Inspiralia Tecnologías Avanzadas, Estrada 10, 28034 Madrid, Spain.
Comput Biol Med. 2012 Apr;42(4):364-75. doi: 10.1016/j.compbiomed.2011.12.003. Epub 2012 Jan 4.
In this paper we address the problem of recognising the movement intentions of patients restricted to a medical bed. The developed recognition system will be used to implement a natural human-machine interface to move a medical bed by means of the slight movements of patients with reduced mobility.
Our proposal uses pressure map sequences as input and presents a novel system based on artificial neural networks to recognise the movement intentions. The system analyses each pressure map in real-time and classifies the raw information into output classes which represent these intentions. The complexity of the recognition problem is high because of the multiple body characteristics and distinct ways of communicating intentions. To address this problem, a complete processing chain was developed consisting of image processing algorithms, a knowledge extraction process, and a multilayer perceptron (MLP) classification model.
Different configurations of the MLP have been investigated and quantitatively compared. The accuracy of our approach is high, obtaining an accuracy of 87%. The model was compared with five well-known classification paradigms. The performance of a reduced model, obtained by through feature selection algorithms, was found to be better and less time-consuming than the original model. The whole proposal has been validated with real patients in pre-clinical tests using the final medical bed prototype.
The proposed approach produced very promising results, outperforming existing classification approaches. The excellent behaviour of the recognition system will enable its use in controlling the movements of the bed, in several degrees of freedom, by the patient with his/her own body.

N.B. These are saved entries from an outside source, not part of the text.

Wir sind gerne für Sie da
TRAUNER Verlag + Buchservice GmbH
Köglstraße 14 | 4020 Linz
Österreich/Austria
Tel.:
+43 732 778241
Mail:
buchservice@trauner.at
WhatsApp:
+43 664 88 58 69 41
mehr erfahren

本文旨在解决限制在医疗床上的患者的运动意图识别问题。所开发的识别系统将用于通过运动功能受限患者的轻微运动来实现自然的人机界面,从而移动医疗床。
我们的方案使用压力图序列作为输入,并提出了一种基于人工神经网络的新型系统,用于识别运动意图。该系统实时分析每个压力图,并将原始信息分类为代表这些意图的输出类别。由于存在多种身体特征和不同的意图表达方式,识别问题的复杂性很高。为了解决这个问题,我们开发了一个完整的处理链,包括图像处理算法、知识提取过程和多层感知器(MLP)分类模型。
研究了不同配置的 MLP,并进行了定量比较。我们的方法具有较高的准确性,获得了 87%的准确率。该模型与五个著名的分类范例进行了比较。通过特征选择算法获得的简化模型的性能优于原始模型,且更节省时间。整个方案已在使用最终医疗床原型的临床前测试中对真实患者进行了验证。
所提出的方法取得了非常有前景的结果,优于现有的分类方法。识别系统的出色表现将使其能够通过患者自身的身体来控制床的多个自由度的运动。